Thesis:Honest is the best policy.
Watergate scandal initiated a prolonged crisis of confidence and renewed public cynicism toward a government that had systematically lied to the people and violated their civil liberties. A 1974 poll asked people how much faith they had in the executive branch of government. Only 14 percent answered “a great deal”; 43 percent said “hardly any.” Restoring credibility and respect became the primary challenge facing Nixon’s successors. Unfortunately, a new array of economic and foreign crisis would make that task doubly difficult.
Sometimes it is necessary, and even desirable, for public leaders to withhold information from the public in order to further the public’s ultimate interests, in the sense that fully disclosing to the public certain types of information would threaten public safety and perhaps even national security.
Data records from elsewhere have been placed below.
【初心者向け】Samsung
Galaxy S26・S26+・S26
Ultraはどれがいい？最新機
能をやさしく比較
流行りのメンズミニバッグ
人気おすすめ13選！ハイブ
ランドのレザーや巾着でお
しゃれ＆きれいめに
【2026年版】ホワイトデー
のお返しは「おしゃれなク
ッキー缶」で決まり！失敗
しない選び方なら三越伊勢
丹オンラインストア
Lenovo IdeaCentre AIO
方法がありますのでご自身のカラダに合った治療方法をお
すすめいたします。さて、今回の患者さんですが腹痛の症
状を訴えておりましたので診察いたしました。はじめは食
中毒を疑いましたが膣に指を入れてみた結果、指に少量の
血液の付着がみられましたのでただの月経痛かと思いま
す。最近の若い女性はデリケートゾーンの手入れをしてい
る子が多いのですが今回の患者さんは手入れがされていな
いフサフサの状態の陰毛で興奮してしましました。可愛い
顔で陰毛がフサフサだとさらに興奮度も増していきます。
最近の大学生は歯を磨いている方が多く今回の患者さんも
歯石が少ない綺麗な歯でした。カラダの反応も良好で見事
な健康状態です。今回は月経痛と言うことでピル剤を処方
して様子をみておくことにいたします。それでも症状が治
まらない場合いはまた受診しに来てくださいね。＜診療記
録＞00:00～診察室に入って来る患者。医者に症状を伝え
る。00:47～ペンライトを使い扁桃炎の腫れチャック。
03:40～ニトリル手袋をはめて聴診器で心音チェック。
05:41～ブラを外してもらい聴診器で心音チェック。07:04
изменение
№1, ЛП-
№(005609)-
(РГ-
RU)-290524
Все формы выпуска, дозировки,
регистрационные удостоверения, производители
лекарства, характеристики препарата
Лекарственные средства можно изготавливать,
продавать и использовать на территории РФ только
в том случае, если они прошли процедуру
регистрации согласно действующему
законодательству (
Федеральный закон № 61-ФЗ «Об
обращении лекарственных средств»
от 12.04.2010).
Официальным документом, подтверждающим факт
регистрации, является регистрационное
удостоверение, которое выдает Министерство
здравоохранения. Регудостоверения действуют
For example, if the President were to disclose the government’s strategies for thwarting specific plans of an international terrorist or a drug, those strategies would surely fail, and the public’s health and safety would be compromised as a result. Withholding information might also be necessary to avoid public panic. During the first few hours of the new millennium the U.S. Pentagon’s missile defense system experienced a Y2K-related malfunction. This fact was withheld form the public until later in the day, once the problem had been solved, since immediate disclosure would have served no useful purpose and might even have resulted in mass hysteria.